Source:
Once at the residence, the officers sat in surveillance positions around the residence until Mass got home (TR. 42). Mass arrived on a mini motor bike and pulled into the garage (TR. 42). The officers then moved in and took him into custody (TR. 43). Mass was handcuffed and placed in an unmarked vehicle near the front of the residence (TR. 17-18, 29, 43). While Mass was being escorted into the vehicle, his mother, Charlotte Gibson (Gibson) emerged from a side door of the residence and asked officers what was happening (TR. 19, 44-45). Initially, Officer Travis Jaryzyka (Officer Jaryzyka) of the Council Bluffs Police Department addressed her, though shortly after, Officer Gassaway stepped in due to the residence being under Omaha's jurisdiction (TR. 46-47). Officer Gassaway began by explaining the circumstances of Mass' arrest and they had reason to believe Penney could be in the basement of the residence (TR. 47). Officer Gassaway asked Gibson for permission to search the basement area of the house to look for Penney (TR. 47-48). Gibson was hesitant to consent to a search (TR. 48).

While the conversation between Gibson and Officer Gassaway was taking place near the side door of the residence, Mass was yelling from the vehicle at Gibson not to allow the officers to enter the residence (TR. 19, 30, 34, 36, 48, 51-52, 63). Officers near the residence were able to hear Mass yelling (TR. 36, 51). Officer Synowiecki testified at the evidentiary hearing she heard Mass scream "no" multiple times (TR. 19). Officer Gassaway testified he heard Mass yell "don't let him in, don't let him in" (TR. 51). Gibson acknowledged Mass' yelling and told Officer Gassaway that Mass must not want her to let the officers in for a reason (TR. 48). Officer Gassaway responded that the officers were just looking for Penney and then would leave (TR. 48-49). Gibson then granted the officers permission and escorted them into the basement (TR. 49).

Dataset excerpts:
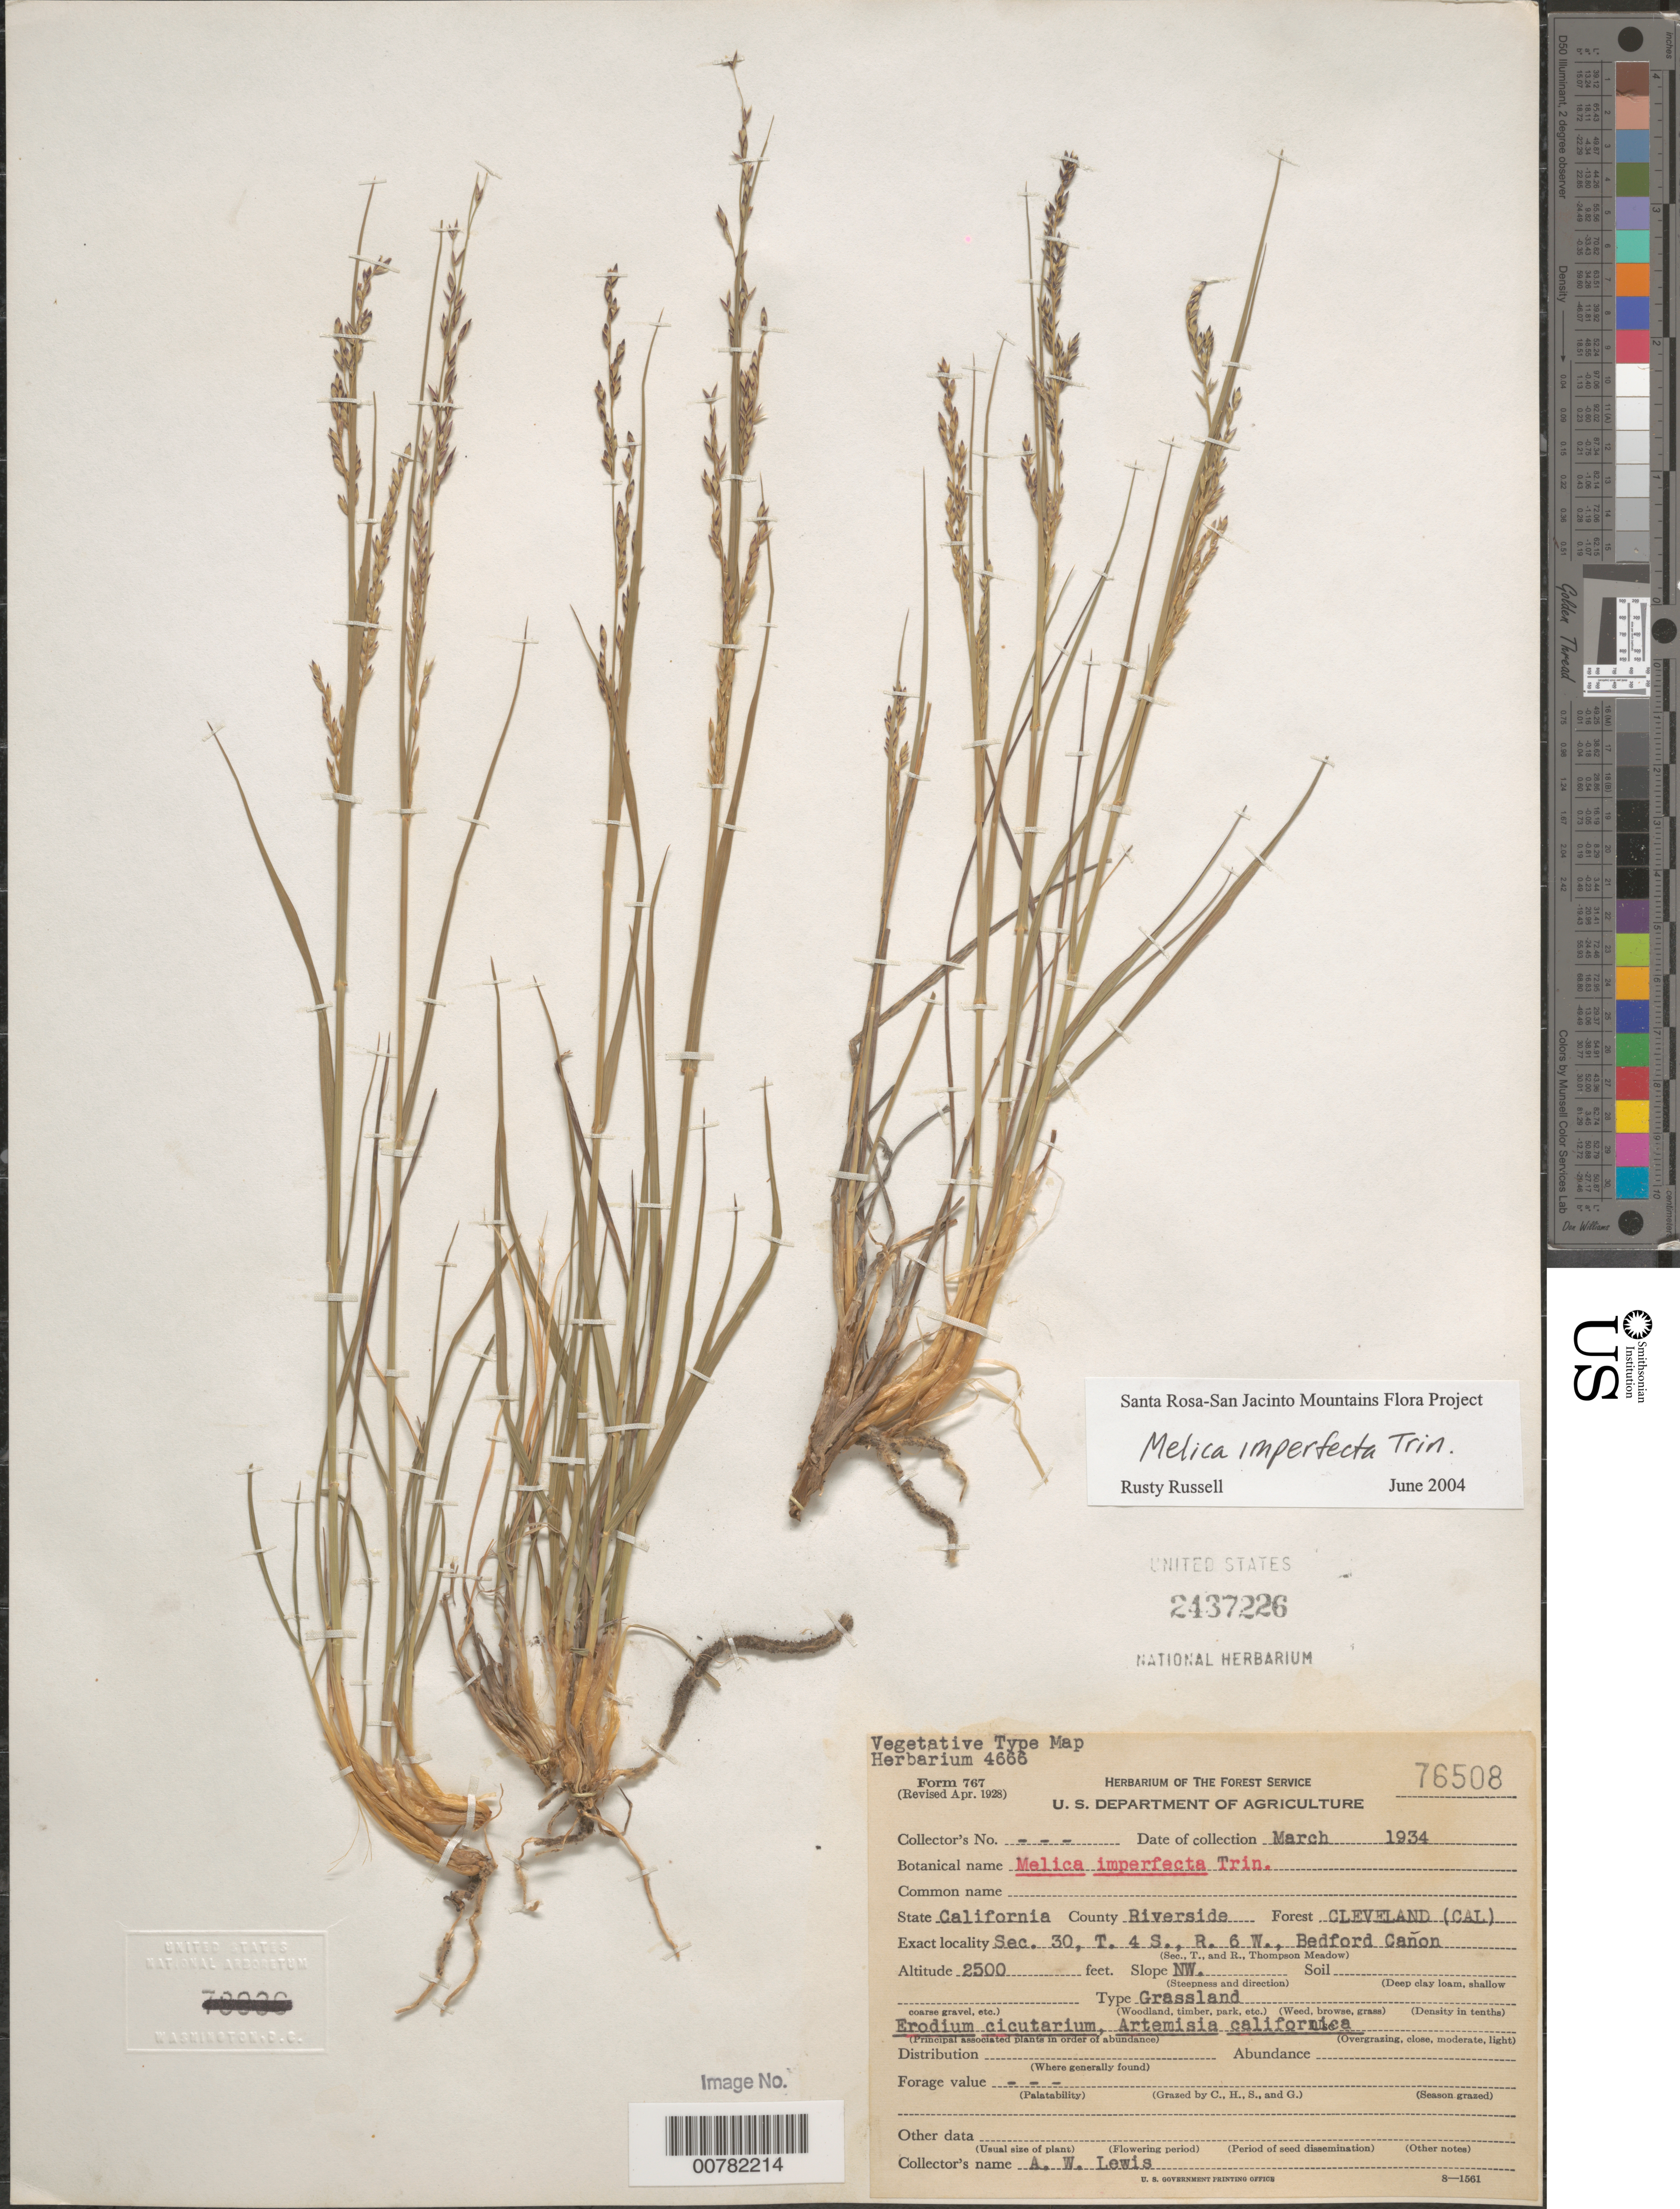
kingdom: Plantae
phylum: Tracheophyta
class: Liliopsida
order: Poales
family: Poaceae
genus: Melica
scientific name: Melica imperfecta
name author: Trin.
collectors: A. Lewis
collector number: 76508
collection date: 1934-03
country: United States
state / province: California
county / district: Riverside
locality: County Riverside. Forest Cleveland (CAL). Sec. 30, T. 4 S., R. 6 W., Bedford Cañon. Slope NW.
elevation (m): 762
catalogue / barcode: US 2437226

Problem description: Please resume the account above of Mass' arrest and the basement search, starting after its final sentence.

Exercise result:
The basement was compartmentalized with make-shift walls, curtains, and bookcases dividing the rooms (TR. 53). The lights were off so the officers entered with flashlights (TR. 72). Officer Gassaway walked around Gibson through a laundry room and then into a living area searching the places a person could hide (TR. 53). The living area contained a bed and two desks (TR. 53; Ex. 5). One of the desks was a piece of solid wood on top of two speaker boxes with an estimated two and a half feet of space underneath (TR. 54, 60; Ex. 6). During the search, Officer Gassaway looked under the desk in the space between the two speaker boxes and saw a black tactical vest with a handgun protruding from it resting on top of a box (TR. 54; Ex. 7). Officer Gassaway informed Gibson the officers would have to take the handgun because it was possibly used in a crime (TR. 54). The officers then photographed the area (Ex. 5-8).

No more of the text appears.